PROBLEM REQUIREMENTS: Copy the classification lines from every row below word for word, and leave the pictures out of your answer.

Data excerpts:
■ ■ ■ ■ ■
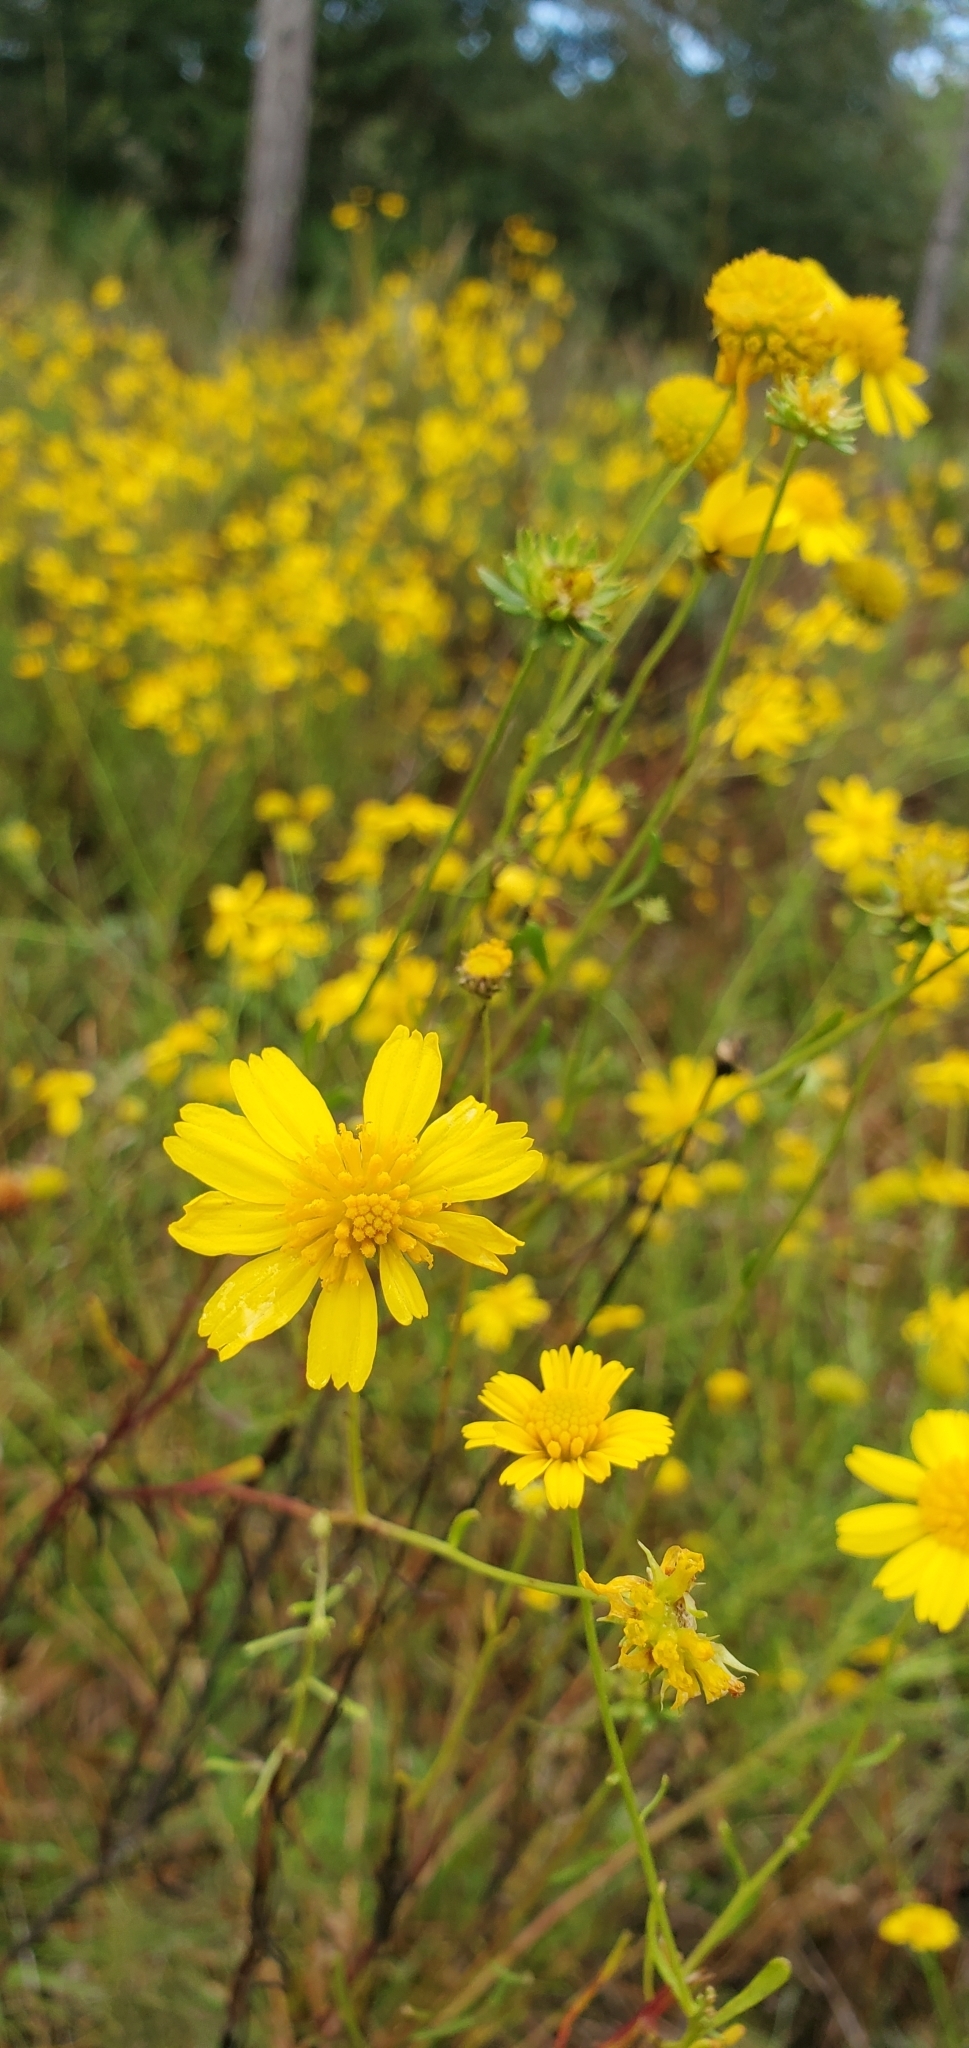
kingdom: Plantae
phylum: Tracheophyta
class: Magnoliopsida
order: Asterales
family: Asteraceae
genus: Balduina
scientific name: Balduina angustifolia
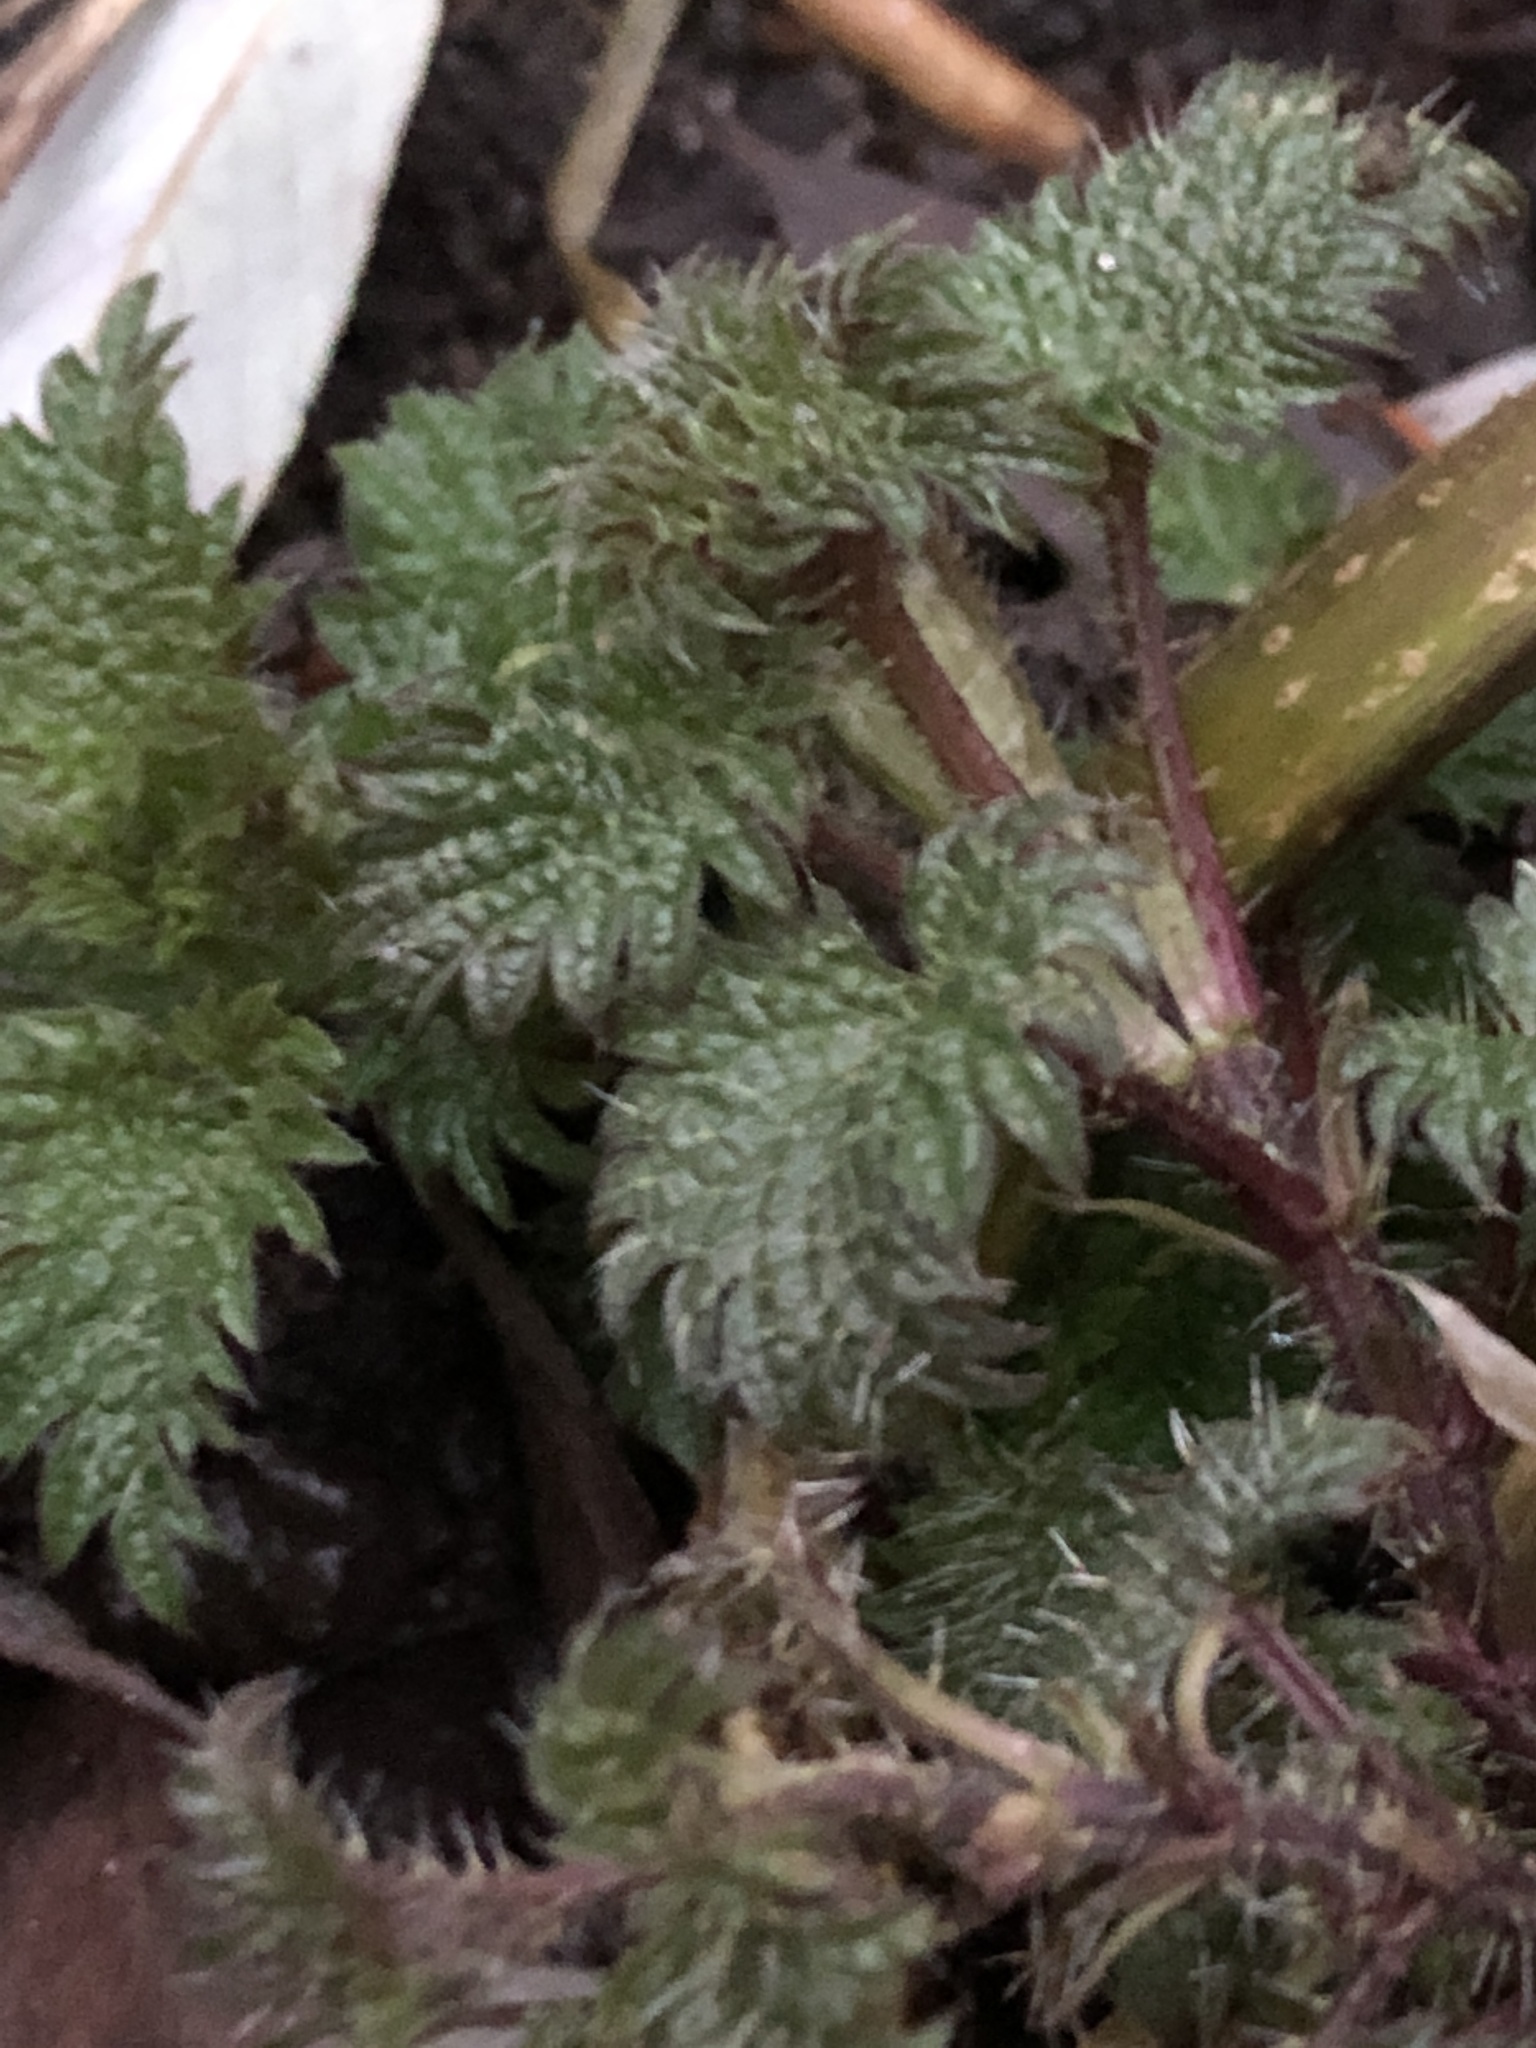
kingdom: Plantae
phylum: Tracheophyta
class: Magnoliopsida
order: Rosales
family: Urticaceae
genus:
■ ■ ■ ■ ■
WORKED ANSWER:
kingdom: Plantae
phylum: Tracheophyta
class: Magnoliopsida
order: Asterales
family: Asteraceae
genus: Balduina
scientific name: Balduina angustifolia
kingdom: Plantae
phylum: Tracheophyta
class: Magnoliopsida
order: Rosales
family: Urticaceae
genus:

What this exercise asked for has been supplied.